In my opinion (shared by some users on their forum), the Criticker system suffers from two flaws:
1) because it takes a lot of computation power, the TCIs are rarely refreshed (even though they are the foundation of their recommendations).
2) to understand your ratings, Criticker uses a tier system which is easily biased if you don't rate bad movies (unfortunately in real life people avoid bad movies as much as they can and simply don't watch them).

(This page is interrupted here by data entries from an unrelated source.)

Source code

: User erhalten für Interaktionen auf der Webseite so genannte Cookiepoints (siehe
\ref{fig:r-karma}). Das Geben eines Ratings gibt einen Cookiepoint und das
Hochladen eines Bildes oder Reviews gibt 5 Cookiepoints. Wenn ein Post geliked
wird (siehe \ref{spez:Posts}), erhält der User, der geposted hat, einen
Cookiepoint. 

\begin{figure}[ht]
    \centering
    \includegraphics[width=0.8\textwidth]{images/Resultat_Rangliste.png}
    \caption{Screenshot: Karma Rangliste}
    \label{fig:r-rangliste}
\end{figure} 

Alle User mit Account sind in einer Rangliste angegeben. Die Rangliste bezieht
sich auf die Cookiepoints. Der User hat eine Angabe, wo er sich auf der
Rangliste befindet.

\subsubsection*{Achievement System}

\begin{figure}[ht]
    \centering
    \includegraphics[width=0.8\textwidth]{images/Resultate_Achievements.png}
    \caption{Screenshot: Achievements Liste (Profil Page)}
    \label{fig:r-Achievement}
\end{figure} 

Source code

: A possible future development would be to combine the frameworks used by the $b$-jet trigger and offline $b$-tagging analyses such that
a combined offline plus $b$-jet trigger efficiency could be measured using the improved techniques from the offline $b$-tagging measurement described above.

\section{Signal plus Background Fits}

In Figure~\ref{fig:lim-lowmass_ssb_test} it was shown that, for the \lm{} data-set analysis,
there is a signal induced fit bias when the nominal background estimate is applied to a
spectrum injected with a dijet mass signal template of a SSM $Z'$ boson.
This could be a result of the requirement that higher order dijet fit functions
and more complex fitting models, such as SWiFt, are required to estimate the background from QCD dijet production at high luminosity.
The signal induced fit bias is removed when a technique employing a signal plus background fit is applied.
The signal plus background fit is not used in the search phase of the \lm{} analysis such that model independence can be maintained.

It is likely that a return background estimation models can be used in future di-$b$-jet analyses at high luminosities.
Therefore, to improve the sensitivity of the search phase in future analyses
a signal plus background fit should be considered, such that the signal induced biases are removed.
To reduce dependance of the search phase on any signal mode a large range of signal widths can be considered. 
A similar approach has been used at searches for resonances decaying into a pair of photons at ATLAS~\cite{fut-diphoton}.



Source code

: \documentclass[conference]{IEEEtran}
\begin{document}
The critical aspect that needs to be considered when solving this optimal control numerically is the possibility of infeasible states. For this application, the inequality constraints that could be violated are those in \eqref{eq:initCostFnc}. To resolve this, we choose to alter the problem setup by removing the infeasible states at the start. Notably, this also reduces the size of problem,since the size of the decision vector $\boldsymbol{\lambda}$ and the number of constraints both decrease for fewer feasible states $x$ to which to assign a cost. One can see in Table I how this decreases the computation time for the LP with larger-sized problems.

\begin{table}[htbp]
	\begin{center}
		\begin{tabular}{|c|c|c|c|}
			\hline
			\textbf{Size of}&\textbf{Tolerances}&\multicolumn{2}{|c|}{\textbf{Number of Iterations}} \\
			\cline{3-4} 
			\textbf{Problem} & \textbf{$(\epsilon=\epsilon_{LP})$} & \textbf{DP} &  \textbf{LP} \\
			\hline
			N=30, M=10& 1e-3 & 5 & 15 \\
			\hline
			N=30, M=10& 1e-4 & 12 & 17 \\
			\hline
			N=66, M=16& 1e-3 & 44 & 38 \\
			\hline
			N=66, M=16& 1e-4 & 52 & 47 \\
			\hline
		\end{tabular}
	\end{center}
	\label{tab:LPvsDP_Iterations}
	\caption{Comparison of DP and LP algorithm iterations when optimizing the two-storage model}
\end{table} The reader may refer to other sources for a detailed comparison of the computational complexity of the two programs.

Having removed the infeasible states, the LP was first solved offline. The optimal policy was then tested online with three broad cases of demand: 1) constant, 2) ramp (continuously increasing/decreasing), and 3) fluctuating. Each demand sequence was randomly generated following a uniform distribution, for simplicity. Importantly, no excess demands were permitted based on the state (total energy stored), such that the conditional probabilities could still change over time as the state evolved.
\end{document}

In spite of those issues, I've found their predictions to be surprisingly good, much better than I had anticipated. I must admit that for years I have under-estimated this website and now I understand why so many people are raving about the accuracy of their recommendations. Because the Coollector ratings convert perfectly into Criticker ratings (and vice-versa), it's possible (though very tedious) to compare the 2 systems. To get an idea, I've conducted a test... until I got too bored. Only one test isn't enough, so more testing is definitively needed to confirm the conclusions. Anyway, here are the results of this quick test, for what they're worth:https://www.coollector.com/CritickerTest.txt
I would have loved to say that Coollector gives much better recommendations than Criticker, but the difference happens to be pretty small. To begin with, the two systems both give very good results. Criticker made roughly 50% more errors (to be confirmed with more tests), but 50% of a little, that's still not much!Coollector's Approach
Coollector takes an approach which is very similar to both Criticker and the Netflix from the Netflix Prize
days. Like them, we analyze your ratings in their globality, as a whole, and we use the ratings from all the other users to predict how much you'll like the movies that you haven't seen yet. It's worth noting that Coollector doesn't suffer from the same problems as Criticker, and you'll get all the predictions in a fraction of second, without any bias even if you rate only the movies that you liked.
I'm afraid that's about all I can say about Coollector's recommendations system. I'd love to give more details, it burns my lips because I've worked 2 years to develop this system and I'm very proud of my discoveries, but as a small company I would shoot myself in the foot if I revealed the recipe of my secret sauce.